During the 2008-2009 academic year Schmidt delivered two papers at conferences: 1) “The Unknown Randall Thompson: ‘Honkeytonk Tunesmith, Broadway Ivory-Tickler’” at the national meetings of the American Musicological Society in Nashville (TN) in November 2008 and 2) “Georges Auric’s Contribution to Serge Diaghilev’s Ballets Russes” for the April 2009 Harvard University Symposium “Serge Diaghilev’s Ballets Russes: Twenty Years that Changed the Face of Art.”

Schmidt has directed a college men’s glee club on a seven-week/eight-country European tour, narrated Poulenc’s L’Histoire de Babar le petit elephant, in various concerts with Annette Di Medio, Reynaldo Reyes, and Sandrine Erdeley-Sayo, and given lecture/recitals including several with mezzo-soprano Leneida Crawford and pianist Susan Ricci.
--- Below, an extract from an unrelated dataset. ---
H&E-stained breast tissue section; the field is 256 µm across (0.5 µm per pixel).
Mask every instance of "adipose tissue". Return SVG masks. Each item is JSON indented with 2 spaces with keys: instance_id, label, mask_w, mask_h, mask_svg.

A former Chairperson of the Towson University Music Department, Schmidt teaches general survey courses for non-majors and upper-division music history classes for music majors including specialty courses on Serge Diaghilev’s Ballets Russes, the Arts in Paris, Igor Stravinsky, Symphonic Literature, Vocal Literature, and the Music of the Romantic Period.  His new Freshman Seminar on “The Arts in Paris: 1900-1930: Music, Dance, and the Visual Arts” will be given for the first time in fall 2011.  He lectures widely in the Baltimore-Washington area, serves on the Board of Directors of The Handel Choir of Baltimore, and has been the recipient of significant grants from various universities, the American Council of Learned Societies, The National Endowment for the Humanities, Music and Letters, and of a Harvard University Houghton Library Visiting Fellowship.  Before coming to Towson in 1994, Schmidt taught at Wabash College (IN), Bryn Mawr College (PA), and The University of the Arts (PA) where he founded the graduate program in music.  He has also been a visiting professor at the University of Arizona in Tucson (AZ).
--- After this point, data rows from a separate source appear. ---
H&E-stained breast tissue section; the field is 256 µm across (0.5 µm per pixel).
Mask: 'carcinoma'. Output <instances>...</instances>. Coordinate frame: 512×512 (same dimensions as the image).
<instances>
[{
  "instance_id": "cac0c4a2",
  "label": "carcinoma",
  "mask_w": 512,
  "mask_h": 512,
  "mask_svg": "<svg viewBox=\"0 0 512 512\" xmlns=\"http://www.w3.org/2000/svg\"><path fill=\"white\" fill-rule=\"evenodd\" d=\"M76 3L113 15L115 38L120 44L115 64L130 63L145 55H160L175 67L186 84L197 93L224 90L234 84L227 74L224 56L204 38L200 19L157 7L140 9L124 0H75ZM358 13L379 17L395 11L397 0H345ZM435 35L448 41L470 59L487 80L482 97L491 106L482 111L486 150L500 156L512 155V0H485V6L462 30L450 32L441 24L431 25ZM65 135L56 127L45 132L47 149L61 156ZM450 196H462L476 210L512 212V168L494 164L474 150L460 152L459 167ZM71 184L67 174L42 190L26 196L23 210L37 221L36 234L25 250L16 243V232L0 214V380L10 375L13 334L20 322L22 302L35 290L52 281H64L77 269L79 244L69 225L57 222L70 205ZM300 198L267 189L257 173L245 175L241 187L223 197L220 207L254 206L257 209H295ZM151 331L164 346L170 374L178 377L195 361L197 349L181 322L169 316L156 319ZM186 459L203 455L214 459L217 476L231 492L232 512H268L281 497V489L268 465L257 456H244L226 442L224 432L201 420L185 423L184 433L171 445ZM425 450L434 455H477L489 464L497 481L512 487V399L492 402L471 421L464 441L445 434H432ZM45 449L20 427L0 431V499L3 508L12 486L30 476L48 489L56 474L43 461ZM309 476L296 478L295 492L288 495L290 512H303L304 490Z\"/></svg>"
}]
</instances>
On 5 July 2010 Schmidt delivered the opening lecture on Randall Thompson’s Alleluia at Tanglewood (MA), summer home of the Boston Symphony Orchestra, in celebration of the 70th anniversary of the founding of the Tanglewood Music Center by Serge Koussevitzky in 1940.  During the 2010-11 concert season Schmidt gave pre-concert lectures for two concerts in the Shriver Hall Concert Series at The Johns Hopkins University (14 November 2010 for cellist Gautier Capuchon and pianist Gabriela Montero and 6 March 2011 for pianist André Watts), for the 1 May 2011 Washington Bach Consort performance at the National Presbyterian Church in Washington DC, and for the 15 May 2011 performance by The Handel Choir of Baltimore of Mozart’s Requiem and Bach’s Cantata No. 106.  In the course of 2010-11 he has nearly completed a book entitled The Handel Choir of Baltimore (1935-2011): A History.